In this Viewpoint, the Authors address how and to what extent the use of bioinformatic algorithms can be very inaccurate to predict the impact of genetic variants in causing autosomal dominant monogenic diabetes. Conversely, the Authors claim the importance of expert diagnostic interpretation according to several key steps, including the guidelines of the American College of Medical Genetics and Genomics and the Association for Molecular Pathology (ACMG/AMP)(2). Addressing this topic is timely and welcome, given the unprecedented ability to identify genetic variants in our day by means of next generation sequencing. In order to highlight the pitfalls of bioinformatic algorithms in predicting variants’ likelihood of causality, the Authors provided several examples referring to publications that would have used such an approach (first 4 references in Ellard et al.) (1). Among these papers, reference 2 refers to our recent publication, which described a Familial form of Diabetes of the Adulthood (FDA) with a likely autosomal dominant inheritance that is often misdiagnosed as type 2 diabetes (3). By study design, FDA pedigrees were characterized by the lack of variants in known monogenic diabetes genes that were likely causal.
It is unfortunate that Ellard et al. (1) have repeatedly misquoted our paper. In detail, in the abstract and on page 14, second paragraph, they stated that “Recently published examples involving monogenic diabetes demonstrate how pathogenicity prediction algorithms can be very inaccurate for predicting which genetic variants are likely causal of dominant monogenic disease (1–4)”. Indeed, we used prediction algorithms only as a prioritization tool in our filtering pipeline aimed at pointing those variants, which deserved further investigation. Conversely, when the likelihood of causality was at issue, we used the ACMG/AMP guidelines (2) as we clearly stated in the last paragraph of page 138 and the first 4 lines of page 139. Once more, on page 14, last two lines of the first column and the first four lines of the second column, the Authors misquoted our paper as one of those over-relying on in silico prediction tools for identifying “likely pathogenic” monogenic diabetes variants (1). As said before, this was definitively not the case.

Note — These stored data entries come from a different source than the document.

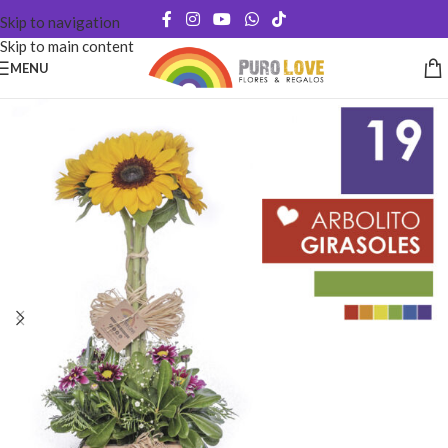
Skip to navigation
Skip to main content
MENU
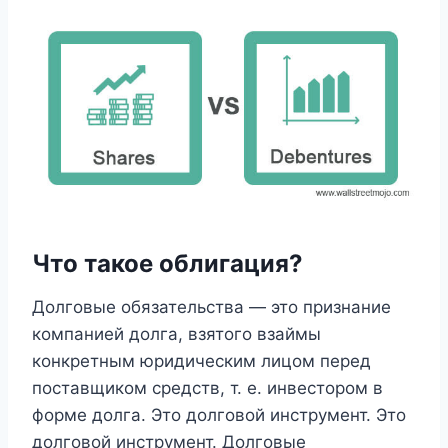
Что такое облигация?
Долговые обязательства — это признание
компанией долга, взятого взаймы
конкретным юридическим лицом перед
поставщиком средств, т. е. инвестором в
форме долга. Это долговой инструмент. Это
долговой инструмент. Долговые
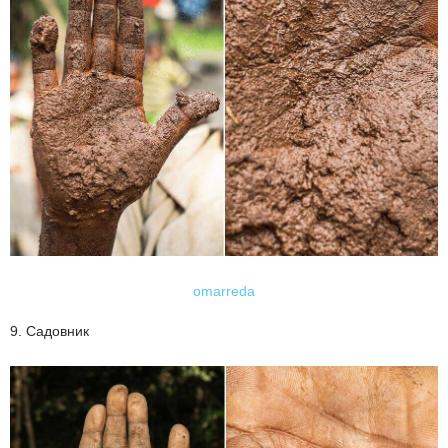
omarreda
9. Садовник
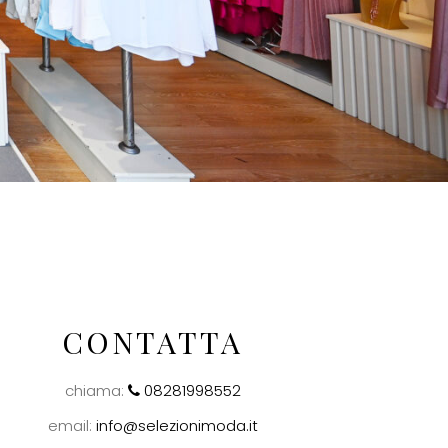
CONTATTA
chiama:
08281998552
email:
info@selezionimoda.it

Reference misquotation, which has long been known (4, 5), may be misleading for the readers and harmful to science. The authors should be very careful both in interpreting and reporting others’ data.

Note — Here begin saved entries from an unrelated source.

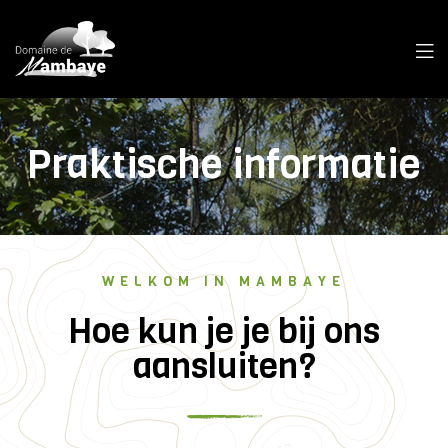
Praktische informatie
WELKOM IN MAMBAYE
Hoe kun je je bij ons
aansluiten?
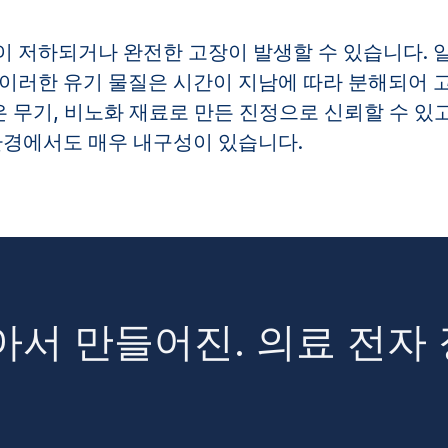
이 저하되거나 완전한 고장이 발생할 수 있습니다. 
이러한 유기 물질은 시간이 지남에 따라 분해되어 고
같은 무기, 비노화 재료로 만든 진정으로 신뢰할 수 있
환경에서도 매우 내구성이 있습니다.
받아서 만들어진. 의료 전자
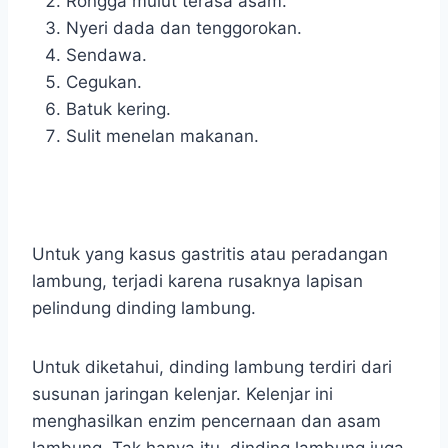
Rongga mulut terasa asam.
Nyeri dada dan tenggorokan.
Sendawa.
Cegukan.
Batuk kering.
Sulit menelan makanan.
Untuk yang kasus gastritis atau peradangan
lambung, terjadi karena rusaknya lapisan
pelindung dinding lambung.
Untuk diketahui, dinding lambung terdiri dari
susunan jaringan kelenjar. Kelenjar ini
menghasilkan enzim pencernaan dan asam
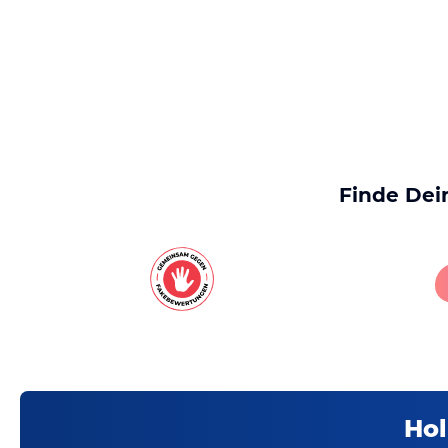
Finde Dei
Hol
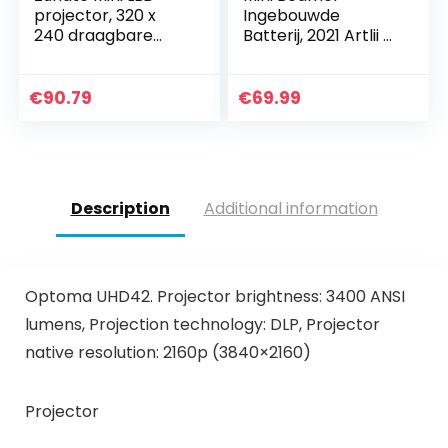
projector, 320 x
Ingebouwde
240 draagbare
Batterij, 2021 Artlii Q
kleine gekleurde
Mini Projector,
LED mini projector
1080p Full HD
voor videofilm,
Ondersteund,
€
90.79
€
69.99
partyspel…
Oplaadbare
Draagbare Video…
Description
Additional information
Optoma UHD42. Projector brightness: 3400 ANSI
lumens, Projection technology: DLP, Projector
native resolution: 2160p (3840×2160)
Projector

1.Ellard S, et al. Prediction algorithms: pitfalls in interpreting genetic variants of autosomal dominant monogenic diabetes. J Clin Invest. 2020;130(1):14-16
2. Richards S, et al. Standards and guidelines for the interpretation of sequence variants: a joint consensus recommendation of the American College of Medical Genetics and Genomics and the Association for Molecular Pathology. Genet Med. 2015;17(5):405-424.

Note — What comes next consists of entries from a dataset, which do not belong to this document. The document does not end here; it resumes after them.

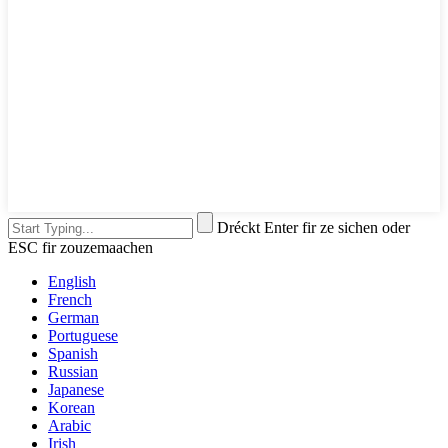
Dréckt Enter fir ze sichen oder
ESC fir zouzemaachen
English
French
German
Portuguese
Spanish
Russian
Japanese
Korean
Arabic
Irish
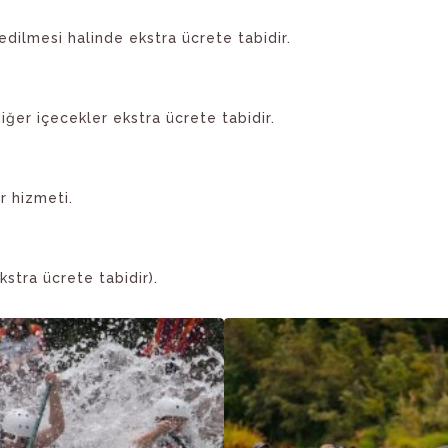
dilmesi halinde ekstra ücrete tabidir.
iğer içecekler ekstra ücrete tabidir.
r hizmeti.
stra ücrete tabidir).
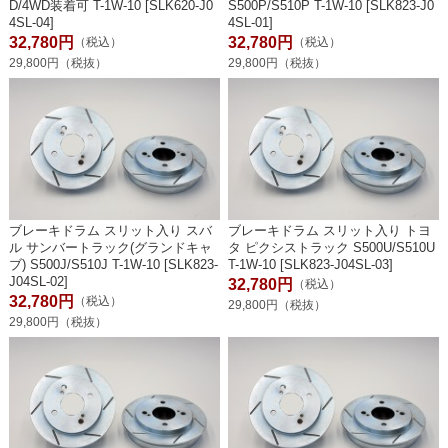
D/4WD装着可 T-1W-10 [SLK620-J0
S500P/S510P T-1W-10 [SLK823-J0
4SL-04]
4SL-01]
32,780円
32,780円
（税込）
（税込）
29,800円（税抜）
29,800円（税抜）
ブレーキドラム スリット入り スバ
ブレーキドラム スリット入り トヨ
ル サンバートラック(グランドキャ
タ ピクシストラック S500U/S510U
ブ) S500J/S510J T-1W-10 [SLK823-
T-1W-10 [SLK823-J04SL-03]
J04SL-02]
32,780円
（税込）
32,780円
（税込）
29,800円（税抜）
29,800円（税抜）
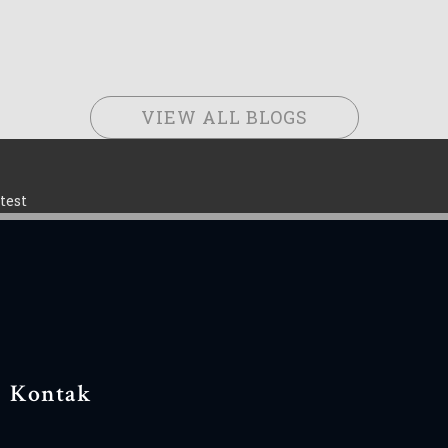
VIEW ALL BLOGS
test
Kontak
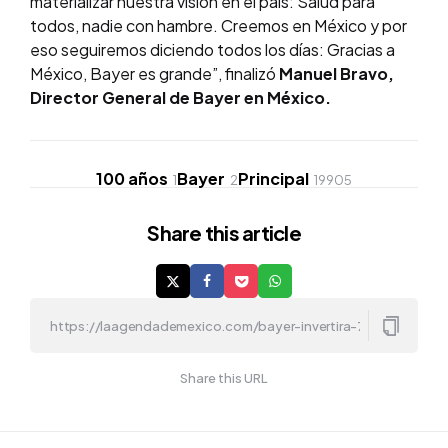
materializar nuestra visión en el país: Salud para
todos, nadie con hambre. Creemos en México y por
eso seguiremos diciendo todos los días: Gracias a
México, Bayer es grande”, finalizó
Manuel Bravo,
Director General de Bayer en México.
100 años
Bayer
Principal
1
2
19905
Share
this article
Share this URL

3. Pezzilli S, et al. Insights from molecular characterization of adult patients of families with multigenerational diabetes. Diabetes. 2018;67(1):137-145.
4. de Lacey G, Record C, Wade J. How accurate are quotations and references in medical journals? Br Med J (Clin Res Ed). 1985;291(6499):884-886.
5. Jergas H, Baethge C. Quotation accuracy in medical journal articles-a systematic review and meta-analysis. PeerJ. 2015;3:e1364.